I love apocalyptic films, there is some realism that they carry with them, a force majeure of biblical eventuality, maybe it’s because I have been raised Christian and there has always been that anvil called the book of revelation whose verses have hung over my head and sprinkled into my conscience every other time when the boogie man at the pulpit wants to sound the gong of the end of days and squeeze some extra penance coins from our already emaciated pockets. But yes, end of day films have always been a favorite of mine, from Denzel’s Book of Eli to Will Smiths I am Legend and Brad Pits World War Z, I eat this genre up. Then in early March it happened the world as we know it was immersed in an apocalyptic end of days type of plague and it had one of those Hollywood titles to boot to “Covid-19” or the novel Corona Virus, I swear whoever concocted this thing in a laboratory has to be an apocalyptic film cinephilia just like me because of bravo! right? .So yes on stage we had the Corona Virus and just like in the movies it has been spreading like wildfire, and yes just like in the movies there does not seem to be so many “Third World” zombies falling to this malady but lo and behold it has decimated the owners of this rock we live in just like the proverbial Sword of Damocles sears through those in power.

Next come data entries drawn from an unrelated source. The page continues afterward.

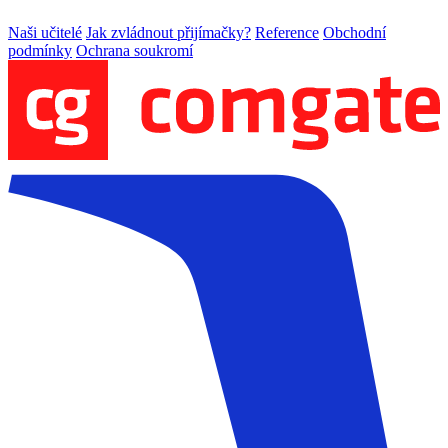
Naši učitelé
Jak zvládnout přijímačky?
Reference
Obchodní
podmínky
Ochrana soukromí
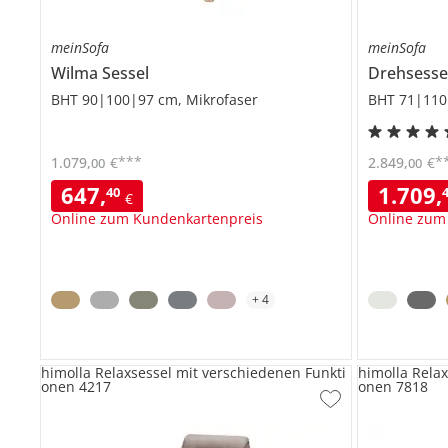
meinSofa
meinSofa
Wilma
Sessel
Drehsesse
BHT 90|100|97 cm, Mikrofaser
BHT 71|110
***
*
1.079
,
€
2.849
,
€
00
00
647
,
1.709
,
40
€
Online zum Kundenkartenpreis
Online zum
+
4
himolla Relaxsessel mit verschiedenen Funkti
himolla Rela
onen 4217
onen 7818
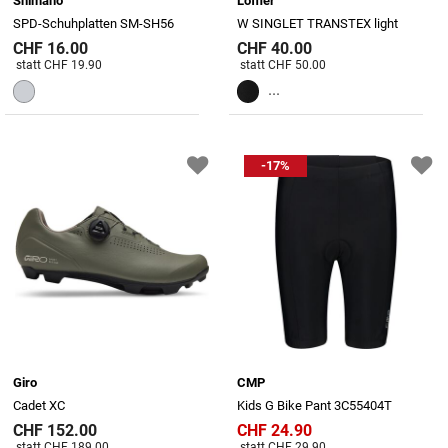
Shimano
Löffler
SPD-Schuhplatten SM-SH56
W SINGLET TRANSTEX light
CHF 16.00
CHF 40.00
Preis reduziert von
An
Preis reduziert von
An
statt CHF 19.90
statt CHF 50.00
...
-17%
Giro
CMP
Cadet XC
Kids G Bike Pant 3C55404T
CHF 152.00
CHF 24.90
Preis reduziert von
An
Preis reduziert von
An
statt CHF 189.00
statt CHF 29.90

But wait, in every one of this apocalyptic epic that I have watched or read about, there is always a
heroine right? a bumbling fool who eventually rises to the occasion and saves the day, well in the case of the world the pre imposed Heroine was the World Health Organization aptly acronymed WHO, as a proper superhero should be, I think the body should have been called The WHO, or Mr WHO or Lady WHO or the WHO
who identifies as other, we have never had an LGBTQ superhero at least not that I know off, I think an apocalypse is a good enough time or reason to have one in place. I digress, so yes daily updates were given by the WHO, our troop of boy and girl wonders cloaked in a cape with the Caduceus insignia, and every day like any dutiful protagonist they sat at their desk in front of the media and told us of rising numbers and what it is world bodies were doing to fight the scourge, they still are I think but now they do so in on the down-low on social media without a request for Retweet. So yes they gave us numbers of the dead and afflicted until they came out of our ears, now we have grown apathetic to this plague I feel, not that it is doing any less harm it is just that we have grown attuned to it like that Uncle who came to visit from upcountry with the smelly legs but you became used to the putrid smell four months down the line when it dawned on you he was not leaving soon nor was his affinity for gumboots. So yes updates, drowned on, but as with every plot there is a twist and an antihero who comes from the left side enter Mr Trump the topmost self-imposed scientist from the Wild wild West joined the fray and he sought to clip the wings of the heroine WHO, who identifies as other our interest was piqued again, for this man suggested we drink Bleach to be healed of this socurge.To make a plot the more interesting, our nemesis to the protagonist had a challenger from the ranks of the WHO known as Dr Fauci a pint-sized bespectacled sage who we thought was our hero, but now he was no match for the Orange faced man with hair that looked like rats fuzz shavings on his head and oh boy he ran circles around our mini protagonist. We got bored yet again as deaths raged on we asked how many sequels are there to this epidemic this apocalyptic farce needs to end already! and alas, just in the nick of time, the medicine men atop the mountains of Pfizer et al found a cure for the Covid menace phew! just in time for Christmas consumerism too, Jesus must like the idea of capitalism.
At some point, I thought this film franchise would drown on to ad infinitum like that Star Wars hubbub has.
But wait, there is a twist in the plot, (as with any farce worth it is salt) remember us the peoples of The “Third World” well, the fourth wall has fallen for yours truly, the lot of us can barely afford to put three square meals on the table so we would be hard-pressed to buy a vaccine from the medicine men in the mountain. So yes, even though the plague is slowly gaining tide in our end of town we are up the river without a paddle if you will, and just like a mini plague that has been wreaking havoc for decades in this parts now known as the HIV/AIDS we think this particular Apocalyptic film called Covid will have endless reruns on our end of this rock we call home until a saviour, a medicine man or our Ostrich head in the sand leaders do something about it(sic!), till then, we will settle for the many televangelists for our dose of placebo blind faith as the level headed among us make beelines to the market store to buy lime, ginger and garlic to make concoctions to keep the Covid at bay. I do hope we find a heroine of our own we will call him Mr Third World generic perhaps? We can only hope some hero with Aladdin like lineage (India wink) comes to our rescue in time before we yet again become fodder for the myriad NGOs that litter our corner of the world.